Search code examples
pythonpandasnlpcosine-similarity

How to check term similarity within a pandas column with similarity.jarowinkler


I would need to check if two or more words in a list are similar. To do this, I am using the Jaro Wrinkler distance as follows:

from similarity.jarowinkler import JaroWinkler

word1='sweet chili'
word2='sriracha chilli'

jarowinkler = JaroWinkler()
print(jarowinkler.similarity(word1, word2))
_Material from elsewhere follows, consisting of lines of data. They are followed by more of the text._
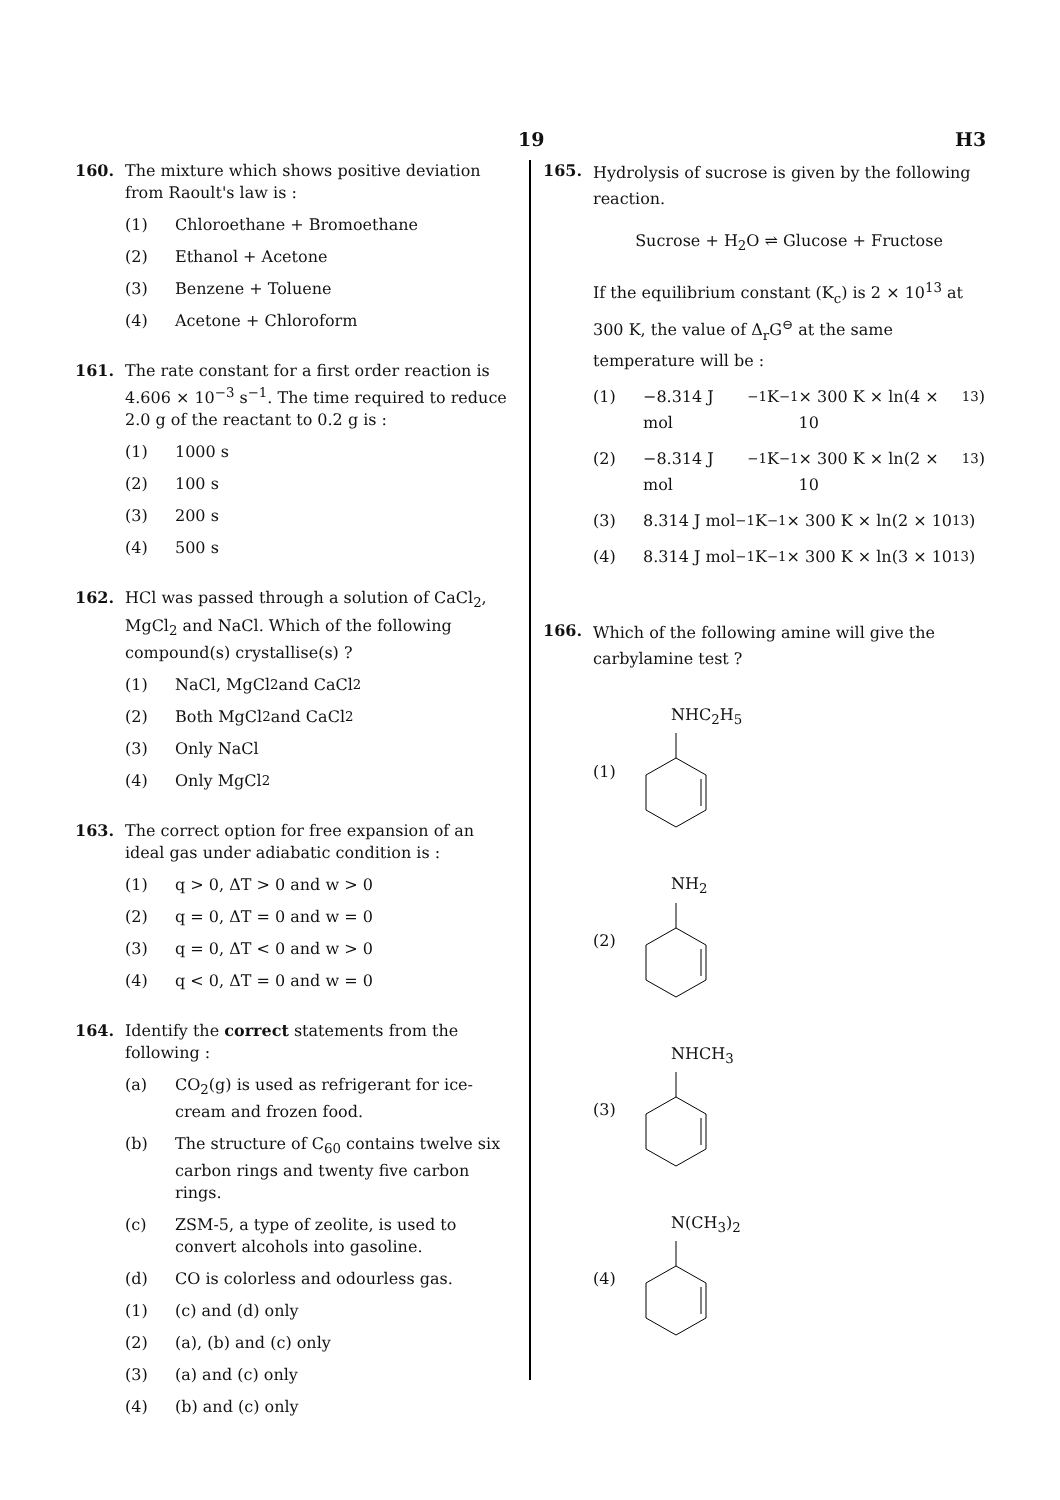19 H3
160. The mixture which shows positive deviation from Raoult's law is :
(1) Chloroethane + Bromoethane
(2) Ethanol + Acetone
(3) Benzene + Toluene
(4) Acetone + Chloroform
161. The rate constant for a first order reaction is 4.606 × 10<sup>−3</sup> s<sup>−1</sup>. The time required to reduce 2.0 g of the reactant to 0.2 g is :
(1) 1000 s
(2) 100 s
(3) 200 s
(4) 500 s
162. HCl was passed through a solution of CaCl<sub>2</sub>, MgCl<sub>2</sub> and NaCl. Which of the following compound(s) crystallise(s) ?
(1) NaCl, MgCl<sub>2</sub> and CaCl<sub>2</sub>
(2) Both MgCl<sub>2</sub> and CaCl<sub>2</sub>
(3) Only NaCl
(4) Only MgCl<sub>2</sub>
163. The correct option for free expansion of an ideal gas under adiabatic condition is :
(1) q > 0, ΔT > 0 and w > 0
(2) q = 0, ΔT = 0 and w = 0
(3) q = 0, ΔT < 0 and w > 0
(4) q < 0, ΔT = 0 and w = 0
164. Identify the correct statements from the following :
(a) CO<sub>2</sub>(g) is used as refrigerant for ice-cream and frozen food.
(b) The structure of C<sub>60</sub> contains twelve six carbon rings and twenty five carbon rings.
(c) ZSM-5, a type of zeolite, is used to convert alcohols into gasoline.
(d) CO is colorless and odourless gas.
(1) (c) and (d) only
(2) (a), (b) and (c) only
(3) (a) and (c) only
(4) (b) and (c) only
165.
Hydrolysis of sucrose is given by the following reaction.
Sucrose + H<sub>2</sub>O ⇌ Glucose + Fructose
If the equilibrium constant (K<sub>c</sub>) is 2 × 10<sup>13</sup> at 300 K, the value of Δ<sub>r</sub>G<sup>⊖</sup> at the same temperature will be :
(1) −8.314 J mol<sup>−1</sup>K<sup>−1</sup> × 300 K × ln(4 × 10<sup>13</sup>)
(2) −8.314 J mol<sup>−1</sup>K<sup>−1</sup> × 300 K × ln(2 × 10<sup>13</sup>)
(3) 8.314 J mol<sup>−1</sup>K<sup>−1</sup> × 300 K × ln(2 × 10<sup>13</sup>)
(4) 8.314 J mol<sup>−1</sup>K<sup>−1</sup> × 300 K × ln(3 × 10<sup>13</sup>)
166.
Which of the following amine will give the carbylamine test ?
(1) NHC<sub>2</sub>H<sub>5</sub>
(2) NH<sub>2</sub>
(3) NHCH<sub>3</sub>
(4) N(CH<sub>3</sub>)<sub>2</sub>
It seems to be able to detect the similarity between words, but I would need to set a threshold to select only words that are similar at 80%. My difficulties, however, are in checking all the words within a data frame's column:

Words

sweet chili
sriracha chilli
tomato
mayonnaise 
water
milk
still water
sparkling water
wine
chicken 
beef
...

What I would like to do is: - starting with the first element, check the similarity between this one and the others; if the similarity is greater than a threshold (80%), save it in a new array; - check the second element (sriracha chilli) as above; - and so on.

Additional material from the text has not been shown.